A critical vulnerability has been found in oil tank monitoring devices from Tecson/GOK, but the vendor has released a patch and points out that there are less than 1,000 devices that could be affected.
Tecson is a Germany-based manufacturer of tank measurement systems, including oil tank displays, level probes, and remote monitoring products.
Security researcher Maxim Rupp discovered that some Tecson devices are affected by a vulnerability that allows an attacker to access a web-based configuration interface without needing appropriate credentials.
An attacker only needs to know a specific URL on the web server and the format of a valid request and they can access the configuration interface and view and modify settings.
“This issue allows changing the configuration and get full access to the web-based configuration interface of the device which includes all settings like passwords, alerting parameters and output states. That can adversely affect the planned operation of the equipment or can aid in further attacks on the industrial control process,” read the advisories published by Tecson and Germany’s VDE CERT.

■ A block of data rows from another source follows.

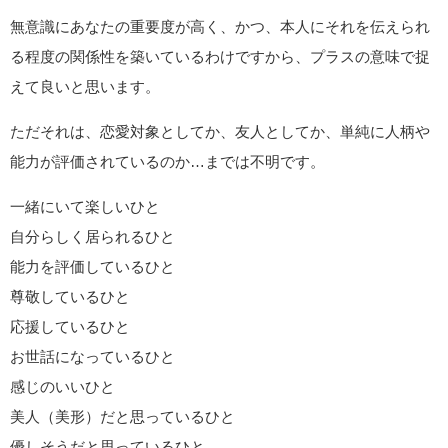
無意識にあなたの重要度が高く、かつ、本人にそれを伝えられ
る程度の関係性を築いているわけですから、プラスの意味で捉
えて良いと思います。
ただそれは、恋愛対象としてか、友人としてか、単純に人柄や
能力が評価されているのか…までは不明です。
一緒にいて楽しいひと
自分らしく居られるひと
能力を評価しているひと
尊敬しているひと
応援しているひと
お世話になっているひと
感じのいいひと
美人（美形）だと思っているひと
優しそうだと思っているひと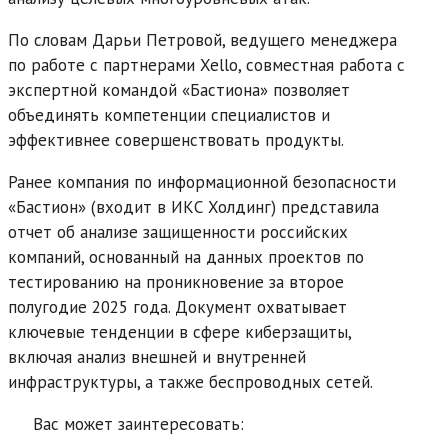
По словам Дарьи Петровой, ведущего менеджера
по работе с партнерами Xello, совместная работа с
экспертной командой «Бастиона» позволяет
объединять компетенции специалистов и
эффективнее совершенствовать продукты.
Ранее компания по информационной безопасности
«Бастион» (входит в ИКС Холдинг) представила
отчет об анализе защищенности российских
компаний, основанный на данных проектов по
тестированию на проникновение за второе
полугодие 2025 года. Документ охватывает
ключевые тенденции в сфере киберзащиты,
включая анализ внешней и внутренней
инфраструктуры, а также беспроводных сетей.
Вас может заинтересовать: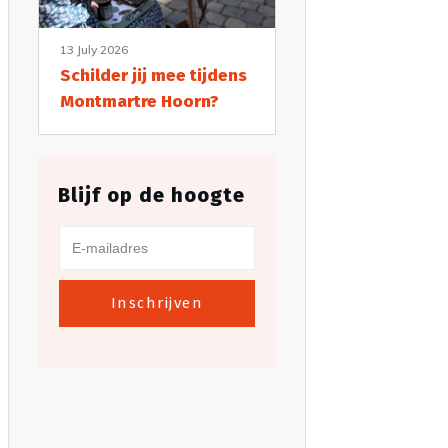
13 July 2026
Schilder jij mee tijdens
Montmartre Hoorn?
Blijf op de hoogte
Inschrijven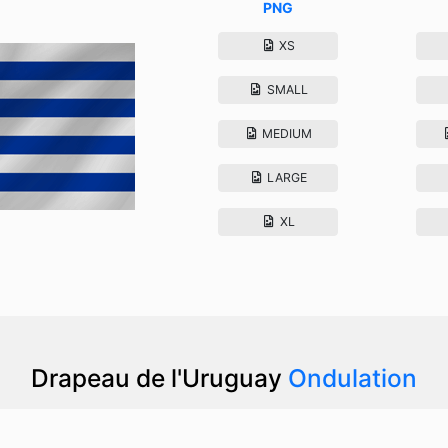
PNG
XS
SMALL
MEDIUM
LARGE
XL
Drapeau de l'Uruguay
Ondulation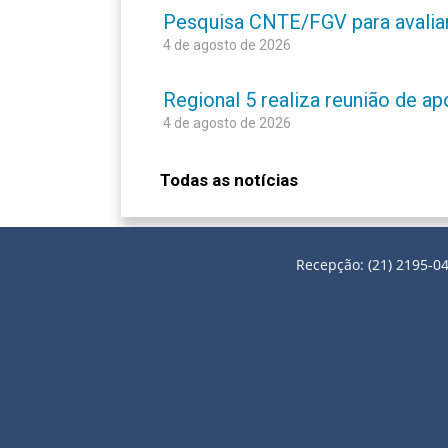
Pesquisa CNTE/FGV para avaliar 
4 de agosto de 2026
Regional 5 realiza reunião de a
4 de agosto de 2026
Todas as notícias
Recepção: (21) 2195-04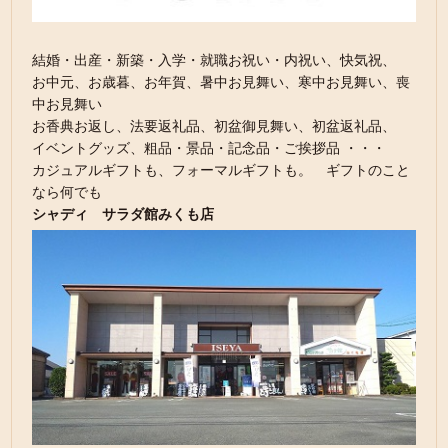
結婚・出産・新築・入学・就職お祝い・内祝い、快気祝、
お中元、お歳暮、お年賀、暑中お見舞い、寒中お見舞い、喪
中お見舞い
お香典お返し、法要返礼品、初盆御見舞い、初盆返礼品、
イベントグッズ、粗品・景品・記念品・ご挨拶品 ・・・
カジュアルギフトも、フォーマルギフトも。 ギフトのこと
なら何でも
シャディ サラダ館みくも店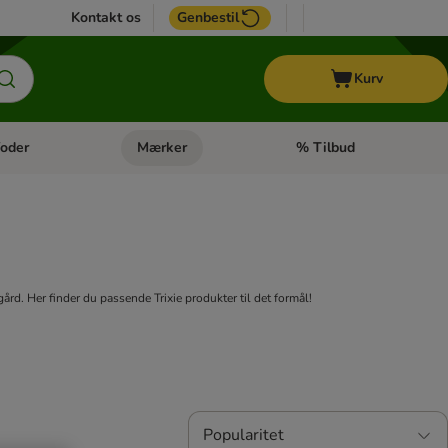
Kontakt os
Genbestil
Kurv
oder
Mærker
% Tilbud
tegori menu: Hest
Åben kategori menu: Diætfoder
Åben kategori menu: Mærk
d. Her finder du passende Trixie produkter til det formål!
Popularitet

The vulnerability, tracked as CVE-2019-12254 with a CVSS score of 9.8 (critical), impacts LX-Net, LX-Q-Net, e-litro net, SmartBox4 LAN and SmartBox4 pro LAN oil tank monitoring products. The security hole has been addressed with the release of firmware version 6.3. Alternatively, attacks can be prevented by disabling port forwarding and remote access to the device.
Rupp told SecurityWeek that the vendor patched the vulnerability roughly one month after learning of its existence, which he has described as a “fast and good reaction.” The researcher said that while it may be possible to find a few vulnerable devices exposed to the Internet, these systems are typically accessible only from the local network.
Tecson told SecurityWeek that the affected products are mostly deployed in Germany, with less than five percent used by organizations in Austria and Belgium. The company has pointed out that the vulnerability should not be seen as highly critical as it does not allow an attacker to get beyond the device in the targeted organization’s network. The flaw can be more problematic if the relay switching function is enabled, but the vendor says only a few of its customers use it.
The company says there are less than 1,000 devices that could be affected, and only if they have port forwarding enabled.
Tecson claims it’s in the process of identifying and notifying impacted customers of the vulnerability.